Health and Prevention Tips to Help Protect Yourself from Zika Infection
- If you don’t live in an area with Zika Infection, don’t travel to an area with Zika
- Until we know more, CDC recommends special precautions for pregnant women. Women who are pregnant should not travel to any area where Zika virus is spreading.
- If you must travel to one of these areas, talk to your healthcare provider first and strictly follow steps to prevent mosquito bites during your trip (See below).
- Take steps to prevent mosquito bites.
- Wear long-sleeved shirts and long pants.
- Stay in places with air conditioning or that use window and door screens to keep mosquitoes outside.
- Use Environmental Protection Agency (EPA)-registered insect repellents. When used as directed, these insect repellents are proven safe and effective even for pregnant and breastfeeding women.
- Remove or stay away from mosquito breeding sites, like containers with standing water.
- Take steps to prevent getting Zika through sex
- Until more is known, pregnant women with male sex partners who have lived in or traveled to an area with Zika virus should either use condoms the right way, every time, for vaginal, anal, or oral (mouth-to-penis) sex, or not have sex during the pregnancy.
- If a pregnant woman is concerned that her male partner may have or had Zika virus infection, she should talk to her healthcare provider.
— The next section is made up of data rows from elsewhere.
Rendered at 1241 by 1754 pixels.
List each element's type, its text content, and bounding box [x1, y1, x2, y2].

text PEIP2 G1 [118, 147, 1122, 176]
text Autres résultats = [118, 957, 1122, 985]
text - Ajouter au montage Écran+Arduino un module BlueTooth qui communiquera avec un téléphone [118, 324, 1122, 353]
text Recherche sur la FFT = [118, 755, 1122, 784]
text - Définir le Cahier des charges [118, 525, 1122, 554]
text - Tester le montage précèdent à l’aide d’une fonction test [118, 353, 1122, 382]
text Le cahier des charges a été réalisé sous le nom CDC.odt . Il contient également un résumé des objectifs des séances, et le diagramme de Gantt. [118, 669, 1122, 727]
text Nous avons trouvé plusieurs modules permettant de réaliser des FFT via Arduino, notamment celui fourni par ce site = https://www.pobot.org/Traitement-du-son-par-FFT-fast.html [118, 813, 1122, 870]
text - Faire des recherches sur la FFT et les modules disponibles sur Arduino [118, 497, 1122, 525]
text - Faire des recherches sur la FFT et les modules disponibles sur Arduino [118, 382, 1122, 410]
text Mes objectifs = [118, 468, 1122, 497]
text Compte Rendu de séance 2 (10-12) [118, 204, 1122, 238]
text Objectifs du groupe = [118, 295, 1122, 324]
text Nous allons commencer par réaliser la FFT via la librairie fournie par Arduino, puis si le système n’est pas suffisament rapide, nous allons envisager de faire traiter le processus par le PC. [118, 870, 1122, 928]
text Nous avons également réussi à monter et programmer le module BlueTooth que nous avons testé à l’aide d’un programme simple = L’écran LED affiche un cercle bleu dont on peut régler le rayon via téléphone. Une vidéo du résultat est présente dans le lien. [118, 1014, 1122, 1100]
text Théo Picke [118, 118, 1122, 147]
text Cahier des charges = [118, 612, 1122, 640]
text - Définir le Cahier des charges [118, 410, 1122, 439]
She should tell her healthcare provider about her male partner’s travel history, including how long he stayed, whether or not he took steps to prevent getting mosquito bites, and if she had sex with him without a condom since his return.
- Women trying to get pregnant and their male partners should talk to their healthcare provider before traveling to areas with Zika. Because sexual transmission is possible, both men and women should strictly follow steps to prevent mosquito bites during the trip.
- Pregnant Women Should See a Healthcare Provider
- Pregnant women who have recently traveled to an area with Zika should talk to a healthcare provider about their travel even if they don’t feel sick.
- It is especially important that pregnant women see a doctor if they develop a fever, rash, joint pain, or red eyes during their trip or within 2 weeks after traveling to an area where Zika has been reported. They should tell the doctor where they traveled.
- CDC has guidance to help doctors decide what tests are needed for pregnant women who may have been exposed to Zika.
If you are not pregnant, but you live in an area with Zika, here’s what you can do
- Talk to your healthcare provider
- Women who want to get pregnant should talk with their healthcare provider about their goals for having children. They should also talk with their healthcare provider about the potential risk of Zika virus during pregnancy as well as their male partner’s potential exposures to Zika virus.
- Women who do not want to get pregnant should talk with their healthcare provider about ways to prevent unintended pregnancy, including how to use birth control the right way every time. Women should consider safety, effectiveness, availability, and acceptability when choosing a birth control method.
- Take steps to prevent mosquito bites (See above)
- Take care of yourself if you get infected.
Because there is no specific medicine to treat Zika, a woman with Zika should
- Get plenty of rest
- Drink fluids to prevent dehydration
- Consider taking medicine to reduce fever and pain
To help keep others from getting sick, you should strictly follow steps to prevent mosquito bites.
- Use condoms the right way, every time, for vaginal, anal, or oral (mouth-to-penis) sex. Not having sex is the best way to be sure that you do not get sexually transmitted Zika.
Remember the Health Power motto: Knowledge + Action = Power!
By following the tips above, it’s possible to maintain good health and the prevention of serious issues caused by things like Zika.